Date of Award

December 2018

Degree Type


Degree Name

Doctor of Philosophy


Urban Education

First Advisor

Elise Frattura

Second Advisor

Razia Azen

Committee Members

Leigh Wallace, Aaron Schutz


Autonomy, Educational Leadership, National Center for Educational Statistics, Privilege


The purpose of this study was to evaluate work domains within the principalship to determine whether principals have greater perceived autonomy in some work domains versus others. In addition, this study identified the usefulness of several demographic factors as predictors for perceived autonomy in both curricular and budgetary decisions. To conduct these analyses, data from the 2015-16 National Center for Educational Statistics was used to complete a repeated measures t-test to compare the work domains the literature suggested principals have the most autonomy in as compared to the domains the literature suggested are areas of shared responsibility with district office. These data were then used to evaluate the demographic variable's value as predictors through a series of logistic regressions with both perceived autonomy in curriculum and school budget as outcome variables.

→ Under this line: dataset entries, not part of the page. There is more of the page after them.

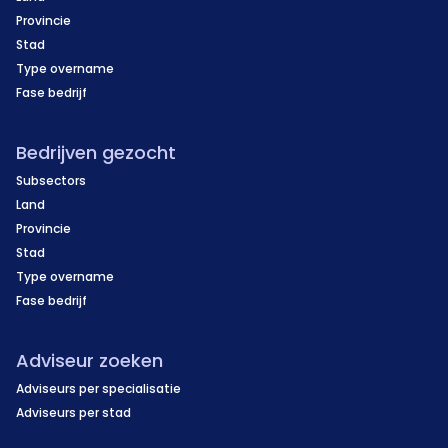
Provincie
Stad
Type overname
Fase bedrijf
Bedrijven gezocht
Subsectors
Land
Provincie
Stad
Type overname
Fase bedrijf
Adviseur zoeken
Adviseurs per specialisatie
Adviseurs per stad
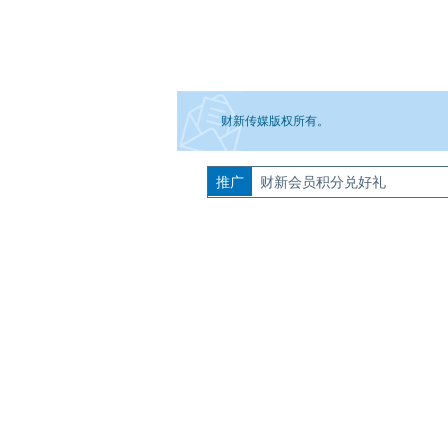
财新传媒版权所有。
推广
如需刊登转载请点击右侧按钮，提交相关
财新会员积分兑好礼
图片推荐
视线｜极端高温致多瑙河
水位跌破纪录 二战沉船与
韩国高温创百年
猛犸象化石接连露出
警告停止一切户
视听推荐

Community type and region were found to be significant predictors for both curriculum and the school budget. Gender proved to be a significant predictor within the school budget and race was significant within curricular decision-making. Future research should continue to examine data from the NCES and other pertinent data sets to analyze the perceived professional autonomy of principals, who are the central decision-makers in the public school setting.